- [Requirement 1] Repeat everything in the Peter Lax biography from "Lax has made" down to "among other fields.".

- [Page text]
* * * * *

Peter David Lax (born Lax Péter Dávid; 1 May 1926) is a Hungarian-born American mathematician and Abel Prize laureate working in the areas of pure and applied mathematics.

Lax has made important contributions to integrable systems, fluid dynamics and shock waves, solitonic physics, hyperbolic conservation laws, and mathematical and scientific computing, among other fields.

In a 1958 paper Lax stated a conjecture about matrix representations for third order hyperbolic polynomials which remained unproven for over four decades. Interest in the "Lax conjecture" grew as mathematicians working in several different areas recognized the importance of its implications in their field, until it was finally proven to be true in 2003.

Life and education
Lax was born in Budapest, Hungary to a Jewish family. Lax began displaying an interest in mathematics at age twelve, and soon his parents hired Rózsa Péter as a tutor for him. His parents Klara Kornfield and Henry Lax were both physicians and his uncle Albert Kornfeld (also known as Albert Korodi) was a mathematician, as well as a friend of Leó Szilárd.

The family left Hungary on 15 November 1941, and traveled via Lisbon to the United States. As a high school student at Stuyvesant High School, Lax took no math classes but did compete on the school math team. During this time, he met with John von Neumann, Richard Courant, and Paul Erdős, who introduced him to Albert Einstein.

As he was still 17 when he finished high school, he could avoid military service, and was able to study for three semesters at New York University. He attended a complex analysis class in the role of a student, but ended up taking over as instructor. He met his future wife, Anneli Cahn (married to her first husband at that time) in this class.

Before being able to complete his studies, Lax was drafted into the U.S. Army. After basic training, the Army sent him to Texas A&M University for more studies. He was then sent to Oak Ridge National Laboratory, and soon afterwards to the Manhattan Project at Los Alamos, New Mexico. At Los Alamos, he began working as a calculator operator, but eventually moved on to higher-level mathematics.

After the war ended, he remained with the Army at Los Alamos for another year, while taking courses at the University of New Mexico, then studied at Stanford University for a semester with Gábor Szegő and George Pólya.

Lax returned to NYU for the 1946–1947 academic year, and by pooling credits from the four universities at which he had studied, he graduated that year. He stayed at NYU for his graduate studies, marrying Anneli in 1948 and earning a PhD in 1949 under the supervision of Kurt O. Friedrichs.

* * * * *

- [Requirement 2] Reproduce everything in the rows from the line containing "ermos visto na" down to the line containing "ens atrás de".

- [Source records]
* * * * *

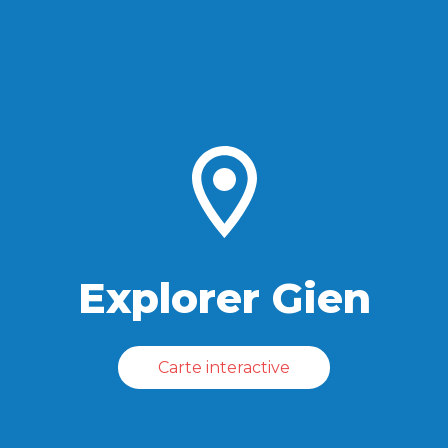
Explorer Gien
Carte interactive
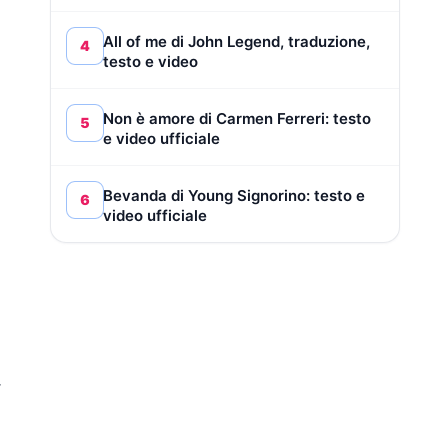
All of me di John Legend, traduzione,
4
testo e video
Non è amore di Carmen Ferreri: testo
5
e video ufficiale
Bevanda di Young Signorino: testo e
6
video ufficiale
a
r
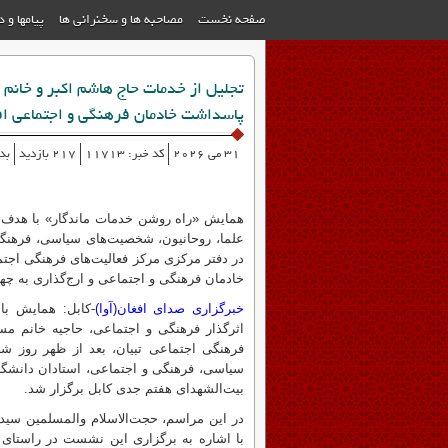
صفحه نخست
مصاحبه ها و سخنرانی ها
پیامها و 
تجلیل از خدمات حاج هاشم اکبر و خانم 
پاسداشت خادمان فرهنگی و اجتماعی اف
31 می 2026
کد خبر: 11713
217 بازدید
بد
همایش «راه روشن خدمات ماندگار» با هدف ت
علما، روحانیون، شخصیت‌های سیاسی، فرهنگی
در دفتر مرکزی مرکز فعالیت‌های فرهنگی اجت
خادمان فرهنگی و اجتماعی و ارج‌گذاری به چهره
خبرگزاری صدای افغان(آوا)
-کابل: همایش با
اثرگذار فرهنگی و اجتماعی، حاجیه خانم مس
سیاسی، فرهنگی و اجتماعی، استادان دانشگاه
بیت‌الشهدای هفتم جدی کابل برگزار شد.
در این مراسم، حجت‌الاسلام والمسلمین سید
با اشاره به برگزاری این نشست در راستای ت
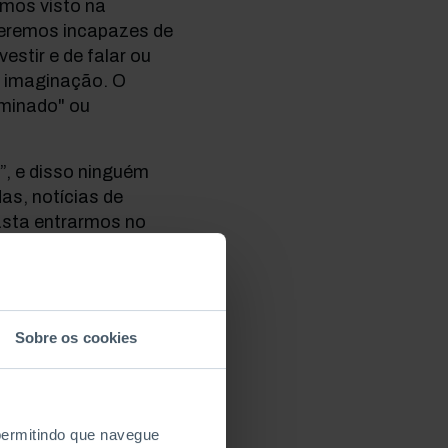
ermos visto na
 seremos incapazes de
stir e de falar ou
a imaginação. O
aminado" ou
e”, e disso ninguém
as, notícias de
Basta entrarmos no
ão de metro ou num
s de pessoas olham
. Muitas delas
e novelas, ensaios
Sobre os cookies
s ou de
 alarme, pois o que
ato em que se lê, do
artre; os outros,
 permitindo que navegue
ens atrás de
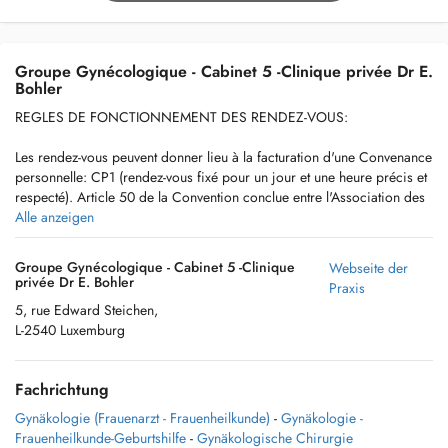
Groupe Gynécologique - Cabinet 5 -Clinique privée Dr E.
Bohler
REGLES DE FONCTIONNEMENT DES RENDEZ-VOUS:
Les rendez-vous peuvent donner lieu à la facturation d'une Convenance
personnelle: CP1 (rendez-vous fixé pour un jour et une heure précis et
respecté). Article 50 de la Convention conclue entre l'Association des
médecins et médecins-dentistes du Grand-Duché de Luxembourg et la
Alle anzeigen
Caisse nationale de santé.
Groupe Gynécologique - Cabinet 5 -Clinique
Webseite der
Si vous ne vous présentez pas à un rendez-vous sans avoir prévenu à
privée Dr E. Bohler
Praxis
l'avance, une indemnité sera à payer équivalente au tarif d'une
5, rue Edward Steichen,
consultation normale, non remboursable par l'assurance maladie. La
L-2540 Luxemburg
facture indiquera le montant réclamé pour la consultation, avec la
mention « CNO 1 Rendez-vous non observé ».
Fachrichtung
Cette indemnité est due si vous n'annulez pas le rendez-vous au moins
24 heures à l'avance. Article 50 de la Convention conclue entre
Gynäkologie (Frauenarzt - Frauenheilkunde)
-
Gynäkologie -
l'Association des médecins et médecins-dentistes du Grand-Duché de
Frauenheilkunde-Geburtshilfe
-
Gynäkologische Chirurgie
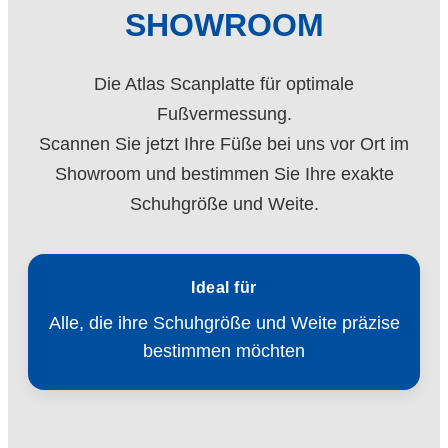
SHOWROOM
Die Atlas Scanplatte für optimale
Fußvermessung.
Scannen Sie jetzt Ihre Füße bei uns vor Ort im
Showroom und bestimmen Sie Ihre exakte
Schuhgröße und Weite.
Ideal für
Alle, die ihre Schuhgröße und Weite präzise
bestimmen möchten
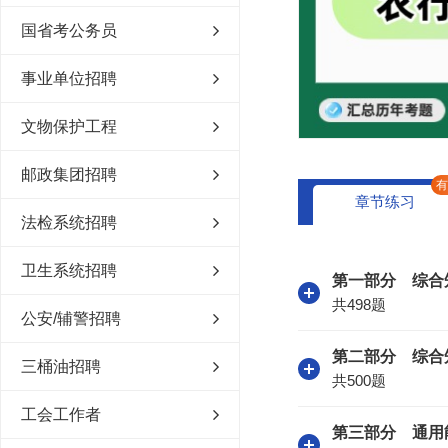
国省考公务员
事业单位招聘
文物保护工程
邮政集团招聘
章节练习
法检系统招聘
卫生系统招聘
第一部分 综合
共498题
公安/辅警招聘
第二部分 综合
三桶油招聘
共500题
工会工作者
第三部分 通用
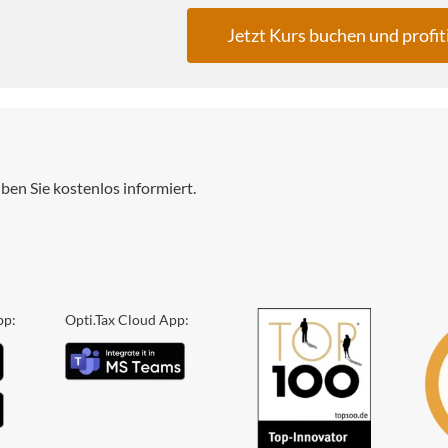
Jetzt Kurs buchen und profit
ben Sie kostenlos informiert.
pp:
Opti.Tax Cloud App:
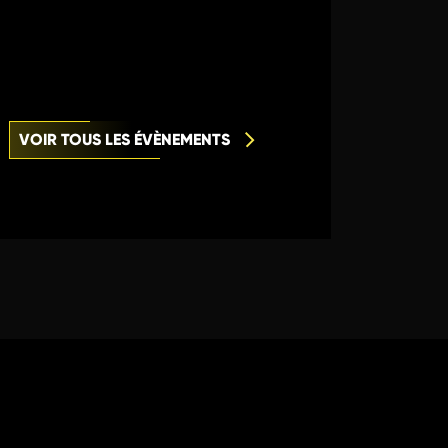
VOIR TOUS LES ÉVÈNEMENTS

* * * * *

- [Answer 1]
Lax has made important contributions to integrable systems, fluid dynamics and shock waves, solitonic physics, hyperbolic conservation laws, and mathematical and scientific computing, among other fields.

- [Answer 2]
ermos visto na
 seremos incapazes de
stir e de falar ou
a imaginação. O
aminado" ou
e”, e disso ninguém
as, notícias de
Basta entrarmos no
ão de metro ou num
s de pessoas olham
. Muitas delas
e novelas, ensaios
Sobre os cookies
s ou de
 alarme, pois o que
ato em que se lê, do
artre; os outros,
 permitindo que navegue
ens atrás de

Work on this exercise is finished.